Naomi's storyline is the one that's going to deservedly get the attention and actor Dominique Tipper should get her flowers for this season sometime. She's been good up to this point, but what she's asked to do here, digging through her own personal wreckage that may have doomed not just the millions on Earth, but the life of her son, and to still want to survive - is amazing. And unlike 99% of TV shows, its delivered entirely in action, not with her monologuing about what she wants, etc...
While I *liked* Amos' arc the first time, the one I felt was most... human was Amos's, and maybe pays off the most on a rewatch. We're all probably aware of his growth from monosyllabic killing machine to friendlier killing machine by the end of the series. But this season got to see him actually wrestle with his past and what it made him, both good and bad, and put on the table the question of whether a bad person who acts like a good person is still a bad person. And we get to see him echo the relationship he had with his Baltimore-based mother figure, and then Naomi, as he sees a chance for both he and Clarissa as he becomes the caretaker for someone who is lost.
Once you're aware of Amos' background and get a chance to rewatch those early seasons, a whole lot more of what he drops as exposition bears a lot more weight.
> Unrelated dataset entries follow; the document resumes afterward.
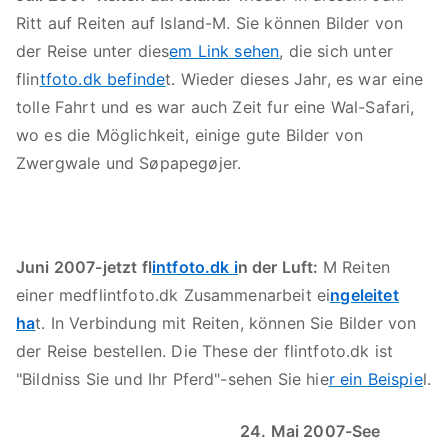
Ritt auf Reiten auf Island-M. Sie können Bilder von
der Reise unter dies
em Link sehen
, die sich unter
flin
tfoto.dk befinde
t. Wieder dieses Jahr, es war eine
tolle Fahrt und es war auch Zeit fur eine Wal-Safari,
wo es die Möglichkeit, einige gute Bilder von
Zwergwale und Søpapegøjer.
Juni 2007-jetzt fl
intfoto.dk i
n der Luft:
M Reiten
einer medflintfoto.dk Zusammenarbeit ei
ngeleitet
ha
t. In Verbindung mit Reiten, können Sie Bilder von
der Reise bestellen. Die These der flintfoto.dk ist
"Bildniss Sie und Ihr Pferd"-sehen Sie hie
r ein Beispie
l.
24. Mai 2007-See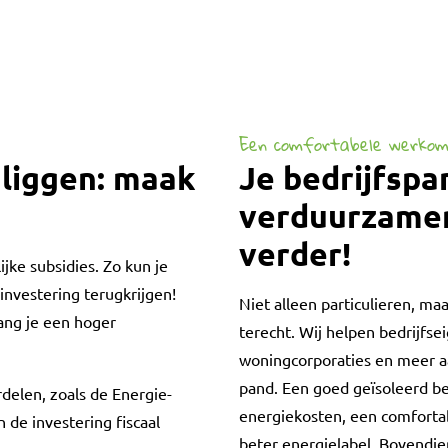
Een comfortabele werkom
 liggen: maak
Je bedrijfspa
verduurzamen
verder!
jke subsidies. Zo kun je
investering terugkrijgen!
Niet alleen particulieren, ma
ang je een hoger
terecht. Wij helpen bedrijfse
woningcorporaties en meer aa
pand. Een goed geïsoleerd be
rdelen, zoals de Energie-
energiekosten, een comfort
 de investering fiscaal
beter energielabel. Bovendi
And the button at the end of the season of bringing Clarissa/ Peaches onboard makes a world of sense from Amos' perspective.
Overall, though it's absolutely bleak and normally we'd skip over the immediate aftermath of a world-ending event and jump right to the dystopian world in most live-action sci-fi, I deeply appreciate how we see how it unravels things in big and small ways. When the only livable part of Earth is the Moon, we got problems.
But, mostly I appreciate that a sci-fi show exists in this complex and often morally gray space where just because our hero champions something, it may still be wrong or have implications and consequences. Or what actually seems like a perfectly rational hatred for your oppressors can be turned into something that makes you far worse, and doesn't just mention your origin in a few expository lines, we get the full picture of the world that made you. But the benefit of seeing the realities of the world you also don't know that you hate.
It's rich stuff. For all the attempts to keep the science real on The Expanse, it's the human stuff that often feels the most grounded. And, yeah, it all feels a *lot* richer this go-round. If it's been a while, I recommend you check it out again.
This season also saw the death of Alex, which was the actor Cas Anvar being written off the show after some impropriety a lot of impropriety. I think the show did a good job of handling the death - it could have been a sudden explosion, but they allowed Alex, if not the actor playing him, to go out saving someone he loved, which seemed entirely in character. And - frankly - it finally paid off the show's ever-present concern about "juicing" to pull high-G maneuvers and the toll it takes on the body.
A glance at Wikipedia and plot synopses will tell you the show deviated from the books quite a bit here and there, but I am sure losing Alex was a challenge. Still, that challenge was met.
*Jamie only popped in once, at the end of Season 3, I think, and asked what was going on during the climax of penultimate episode, and I just sort of blinked at her.